¿Sigue teniendo la filosofía algún sentido en la era de la ciencia?

La mayoría de la filosofía practicada a lo largo de la historia hoy puede considerarse, a la luz de los descubrimientos científicos, como puros cuentos chinos (algunos filósofos sólo han acertado por simple azar; aunque los que acertaban también se equivocaban en muchas cosas que decían, como podéis leer en el artículo Aristóteles era un ignorante (científicamente hablando)).

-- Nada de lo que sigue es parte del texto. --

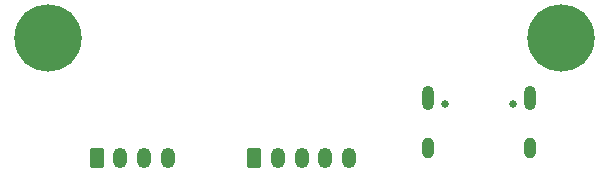
<source format=gbr>
%TF.GenerationSoftware,KiCad,Pcbnew,9.0.6*%
%TF.CreationDate,2025-11-20T15:59:52+01:00*%
%TF.ProjectId,N57__ldruckanzeige,4e35375f-d66c-4647-9275-636b616e7a65,rev?*%
%TF.SameCoordinates,Original*%
%TF.FileFunction,Soldermask,Bot*%
%TF.FilePolarity,Negative*%
%FSLAX46Y46*%
G04 Gerber Fmt 4.6, Leading zero omitted, Abs format (unit mm)*
G04 Created by KiCad (PCBNEW 9.0.6) date 2025-11-20 15:59:52*
%MOMM*%
%LPD*%
G01*
G04 APERTURE LIST*
G04 Aperture macros list*
%AMRoundRect*
0 Rectangle with rounded corners*
0 $1 Rounding radius*
0 $2 $3 $4 $5 $6 $7 $8 $9 X,Y pos of 4 corners*
0 Add a 4 corners polygon primitive as box body*
4,1,4,$2,$3,$4,$5,$6,$7,$8,$9,$2,$3,0*
0 Add four circle primitives for the rounded corners*
1,1,$1+$1,$2,$3*
1,1,$1+$1,$4,$5*
1,1,$1+$1,$6,$7*
1,1,$1+$1,$8,$9*
0 Add four rect primitives between the rounded corners*
20,1,$1+$1,$2,$3,$4,$5,0*
20,1,$1+$1,$4,$5,$6,$7,0*
20,1,$1+$1,$6,$7,$8,$9,0*
20,1,$1+$1,$8,$9,$2,$3,0*%
G04 Aperture macros list end*
%ADD10C,5.700000*%
%ADD11RoundRect,0.250000X-0.350000X-0.625000X0.350000X-0.625000X0.350000X0.625000X-0.350000X0.625000X0*%
%ADD12O,1.200000X1.750000*%
%ADD13C,0.650000*%
%ADD14O,1.000000X2.100000*%
%ADD15O,1.000000X1.800000*%
G04 APERTURE END LIST*
D10*
%TO.C,H1*%
X135580000Y-114300000D03*
%TD*%
D11*
%TO.C,J1*%
X139700000Y-124460000D03*
D12*
X141700000Y-124460000D03*
X143700000Y-124460000D03*
X145700000Y-124460000D03*
%TD*%
D13*
%TO.C,J3*%
X169195000Y-119950000D03*
X174975000Y-119950000D03*
D14*
X167765000Y-119450000D03*
D15*
X167765000Y-123630000D03*
D14*
X176405000Y-119450000D03*
D15*
X176405000Y-123630000D03*
%TD*%
D10*
%TO.C,H2*%
X178980000Y-114300000D03*
%TD*%
D11*
%TO.C,J2*%
X153035000Y-124460000D03*
D12*
X155035000Y-124460000D03*
X157035000Y-124460000D03*
X159035000Y-124460000D03*
X161035000Y-124460000D03*
%TD*%
M02*

</source>
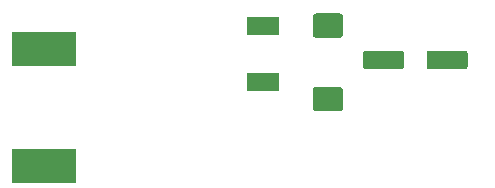
<source format=gtp>
%TF.GenerationSoftware,KiCad,Pcbnew,5.1.9*%
%TF.CreationDate,2021-02-24T23:37:06+01:00*%
%TF.ProjectId,qr_reader,71725f72-6561-4646-9572-2e6b69636164,rev?*%
%TF.SameCoordinates,Original*%
%TF.FileFunction,Paste,Top*%
%TF.FilePolarity,Positive*%
%FSLAX46Y46*%
G04 Gerber Fmt 4.6, Leading zero omitted, Abs format (unit mm)*
G04 Created by KiCad (PCBNEW 5.1.9) date 2021-02-24 23:37:06*
%MOMM*%
%LPD*%
G01*
G04 APERTURE LIST*
%ADD10R,5.400000X2.900000*%
%ADD11R,2.700000X1.500000*%
G04 APERTURE END LIST*
D10*
%TO.C,L1*%
X122936000Y-56004000D03*
X122936000Y-46104000D03*
%TD*%
D11*
%TO.C,D3*%
X141478000Y-44082000D03*
X141478000Y-48882000D03*
%TD*%
%TO.C,C2*%
G36*
G01*
X148025000Y-45125000D02*
X145975000Y-45125000D01*
G75*
G02*
X145725000Y-44875000I0J250000D01*
G01*
X145725000Y-43300000D01*
G75*
G02*
X145975000Y-43050000I250000J0D01*
G01*
X148025000Y-43050000D01*
G75*
G02*
X148275000Y-43300000I0J-250000D01*
G01*
X148275000Y-44875000D01*
G75*
G02*
X148025000Y-45125000I-250000J0D01*
G01*
G37*
G36*
G01*
X148025000Y-51350000D02*
X145975000Y-51350000D01*
G75*
G02*
X145725000Y-51100000I0J250000D01*
G01*
X145725000Y-49525000D01*
G75*
G02*
X145975000Y-49275000I250000J0D01*
G01*
X148025000Y-49275000D01*
G75*
G02*
X148275000Y-49525000I0J-250000D01*
G01*
X148275000Y-51100000D01*
G75*
G02*
X148025000Y-51350000I-250000J0D01*
G01*
G37*
%TD*%
%TO.C,C1*%
G36*
G01*
X153450000Y-46450000D02*
X153450000Y-47550000D01*
G75*
G02*
X153200000Y-47800000I-250000J0D01*
G01*
X150200000Y-47800000D01*
G75*
G02*
X149950000Y-47550000I0J250000D01*
G01*
X149950000Y-46450000D01*
G75*
G02*
X150200000Y-46200000I250000J0D01*
G01*
X153200000Y-46200000D01*
G75*
G02*
X153450000Y-46450000I0J-250000D01*
G01*
G37*
G36*
G01*
X158850000Y-46450000D02*
X158850000Y-47550000D01*
G75*
G02*
X158600000Y-47800000I-250000J0D01*
G01*
X155600000Y-47800000D01*
G75*
G02*
X155350000Y-47550000I0J250000D01*
G01*
X155350000Y-46450000D01*
G75*
G02*
X155600000Y-46200000I250000J0D01*
G01*
X158600000Y-46200000D01*
G75*
G02*
X158850000Y-46450000I0J-250000D01*
G01*
G37*
%TD*%
M02*

</source>
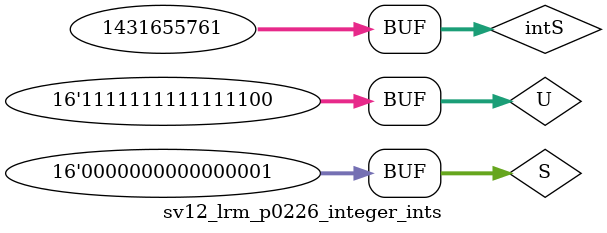
<source format=sv>

module sv12_lrm_p0226_integer_ints;


  integer intS;
  var logic [15:0] U;
  var logic signed [15:0] S;
  
  initial begin
    intS = -4'd12;
    U = intS / 3;       // expression result is -4,
                        // intS is an integer data type, U is 65532
    U = -4'd12;         // U is 65524
    intS = U / 3;       // expression result is 21841,
                        // U is a logic data type
    intS = -4'd12 / 3;  // expression result is 1431655761.
                        // -4'd12 is effectively a 32-bit logic data type
    U = -12 / 3;        // expression result is -4, -12 is effectively
                        // an integer data type. U is 65532
    S = -12 / 3;        // expression result is -4. S is a signed logic
    S = -4'sd12 / 3;    // expression result is 1. -4'sd12 is actually 4.
                        // The rules for integer division yield 4/3==1
  end
endmodule : sv12_lrm_p0226_integer_ints

</source>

Cierto es que la mera elucubración puede funcionar como ejercicio mental nada desdeñable; pero ese ejercicio también puede obtenerse resolviendo pasatiempos.

Sin embargo, está naciendo una nueva estirpe de filósofos, como Daniel C. Dennet o Sam Harris, que simultáneamente disponen de una formación científica muy sólida en diversas materias.

Su ocupación no es tanto trazar experimentos o buscar resultados como reflexionar y dar todas las vueltas posibles a lo que la ciencia descubre progresivamente, a fin de conectarlo con otras disciplinas y tratarlo de encajar en nuevos sistemas de valores morales.

Así pues, una filosofía ajena a los últimos descubrimientos en neurobiología, genética o teoría de la computación, sencillamente es una pura palabrería, esencialmente hermética y pedante.

Sobre todo son peligrosos los filósofos o cultivadores de ciencias blandas, como la sociología o la lingüística, que valiéndose de términos de las ciencias duras, tratan de imprimir un tono científico a sus textos, embarullándolos y tornándolos tan altisonantes como ininteligibles.

Éstos son intelectuales posmodernos a los que muchos admiran o citan que ciertamente no aportan nada en absoluto, como muy bien denunciaron autores como Sokal y Bricmont en su libro Imposturas intelectuales: fingieron un texto de esta índole, ininteligible para cualquiera, que finalmente fue aceptado en una revista de prestigio y aplaudido por diversos intelectuales a pesar de que en el fondo sólo expresaban perogrulladas.